Lawmakers have dropped their push to fund the $1.2 trillion bipartisan infrastructure package in part through expanded enforcement resources for the IRS amid debate over how to pay for the deal.
Sen. Rob Portman, an Ohio Republican and one of the architects of the bipartisan package, told CNN on Sunday the decision came after pushback from the right and what he called an attempt to co-opt the issue by Democrats. Democrats, he said, were planning to use tougher IRS enforcement standards to get the money for their follow-on, $3.5 trillion reconciliation “human infrastructure” package to be pushed on a party-line basis.
“One reason it’s not part of the proposal is that we did have pushback,” Mr. Portman said. “Another reason is that we found out that the Democrats were going to put a proposal into the reconciliation package which was not just similar to the one we had, but with a lot more IRS enforcement.”
Boosting the tax collectors’ ability to narrow the “gap” between what is owed the government and what is paid was initially pitched as a way for the bipartisan package to raise more money without hiking taxes. Lawmakers argued that by investing $40 billion in cracking down on tax scofflaws, they could bring in an additional $100 billion in federal revenue over the next decade.
The proposal, however, quickly proved controversial.

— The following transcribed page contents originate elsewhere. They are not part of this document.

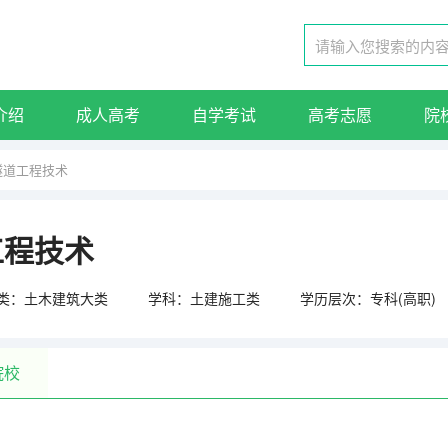
介绍
成人高考
自学考试
高考志愿
院
隧道工程技术
工程技术
类：土木建筑大类
学科：土建施工类
学历层次：专科(高职)
院校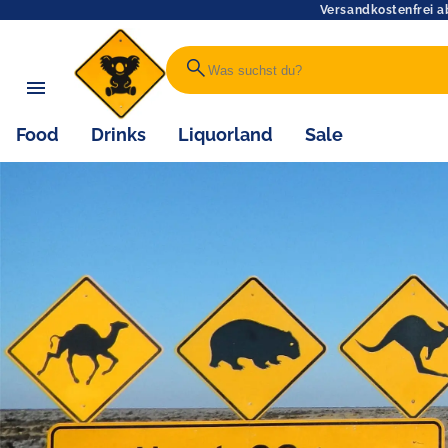
Versandkostenfrei a
search
Food
Drinks
Liquorland
Sale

Republicans such as Sen. Ted Cruz of Texas raised the specter of the IRS hounding taxpayers or explicitly targeted conservative political groups, as conservatives have long charged happened under the Obama administration.
“Rather than giving tens of billions of dollars to the IRS to harass and persecute American taxpayers, I think we should abolish the IRS and instead adopt a simple flat tax,” Mr. Cruz said.
Apart from GOP opposition, the IRS provision also faced questions over its efficiency. Some groups and lawmakers estimated the proposal was unlikely to raise the $100 billion figure, given the loopholes in the federal tax code and extensive delay times filers receive in paying back taxes.
Overall, figuring out how to pay for the $1.2 trillion bipartisan deal, which includes more than $550 billion in new spending, is proving difficult for negotiators on the Hill.
Lawmakers, though, only have a few more days to wrap up negotiations. Senate Majority Leader Charles E. Schumer, New York Democrats, said last week he was setting a hard deadline of Wednesday for the deal to be struck.
“All parties involved in the bipartisan infrastructure bill talks must now finalize their agreement so that the Senate can begin considering that legislation,” Mr. Schumer said.